We iterate between the PSM and the REM after estimating the impacts from the higher water temperatures to capture this demand feedback. Specifically, the higher water temperatures from the WBM result in increased electricity costs and unmet demand in the PSM, which leads to lower demand for electricity in the economic model. This lower electricity demand from the economic model is fed back to the PSM, and the resulting electricity cost and unmet demand impacts will be lower than the previous iteration. The adjusted electricity costs and unmet demand estimates from PSM are then fed back to the economic model, which may further adjust the electricity demand. The two models iterate until changes between the two models reach zero.
The results from the final iteration, after equilibrium is achieved, is a useful indication of the likely impacts from the original water temperature scenario because it accounts for the economic response feedbacks. The dampening of the impacts by economic adjustment is illustrated in Figure 4, which presents the range of impacts before and after economic adjustments in the form of box-and-whisker plots. Economic substitution is most effective at reducing the cost of electricity (Figure 4b). In response to the higher cost, production shifts to other inputs and the economy contracts, leading to a reduction in the demand for electricity. The reduction in unmet demand and in consumption loss after economic adjustments are not as large as the initial estimate before adjustment.
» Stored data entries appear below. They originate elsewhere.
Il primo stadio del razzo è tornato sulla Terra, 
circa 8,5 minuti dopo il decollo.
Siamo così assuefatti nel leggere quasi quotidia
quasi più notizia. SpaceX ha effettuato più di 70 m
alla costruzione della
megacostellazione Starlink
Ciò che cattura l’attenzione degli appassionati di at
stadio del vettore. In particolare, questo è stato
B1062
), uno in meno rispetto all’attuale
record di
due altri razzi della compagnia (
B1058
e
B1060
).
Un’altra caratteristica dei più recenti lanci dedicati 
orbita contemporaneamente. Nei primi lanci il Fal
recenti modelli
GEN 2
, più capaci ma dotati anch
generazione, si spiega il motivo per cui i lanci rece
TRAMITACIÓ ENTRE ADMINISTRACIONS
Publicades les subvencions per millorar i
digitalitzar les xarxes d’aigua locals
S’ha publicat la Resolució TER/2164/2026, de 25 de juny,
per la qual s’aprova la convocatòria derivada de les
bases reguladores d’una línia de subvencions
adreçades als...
System stress in coupled networks
For any given external shock, the interconnected networks in the water-power-economic system mitigate the impact by providing redundancy and transferring the impact spatially. As an illustration, Figure 5 shows the geographic relationships between impacts in the WECC region from a given week in one of the annual hydrological samples (GFDL, year 2097; week 29). The generators that are unavailable because the water temperature threshold is exceeded are primarily located in Southern California, Southern Nevada, Arizona, and New Mexico (blue circles in Figure 5). When these generators are unavailable, other generators elsewhere in the network must compensate. This shift in generation causes congestion on some of the transmission lines, defined as the power flows on those lines are at their maximum capacity (red lines in Figure 5). Congestion causes the cost of electricity to increase in some locations, because lower cost generation is unable to be transported to where the demand is, and in some cases may also lead to unmet demand at other locations (teleconnections). In this example, the net effect of the generation outages is that some portion of electricity demand in Colorado and some in Arizona cannot be met for some hours of the week (red circles in Figure 5). The episodes of power outages in turn disrupt economic activity, reducing productivity and increasing costs. The differing spatial patterns of generator outages vs. unmet demand is robust across the water scenarios that induce impacts (see Table S3 in SI). The locations where the unmet demand occurs is driven by the bottlenecks in the transmission network and the particular spatial patterns of electricity demand and renewable generation in this set of experiments. In general, knowing the location of generator outages because of increased water temperatures would not by itself provide much guidance for where the impacts on consumers will be experienced.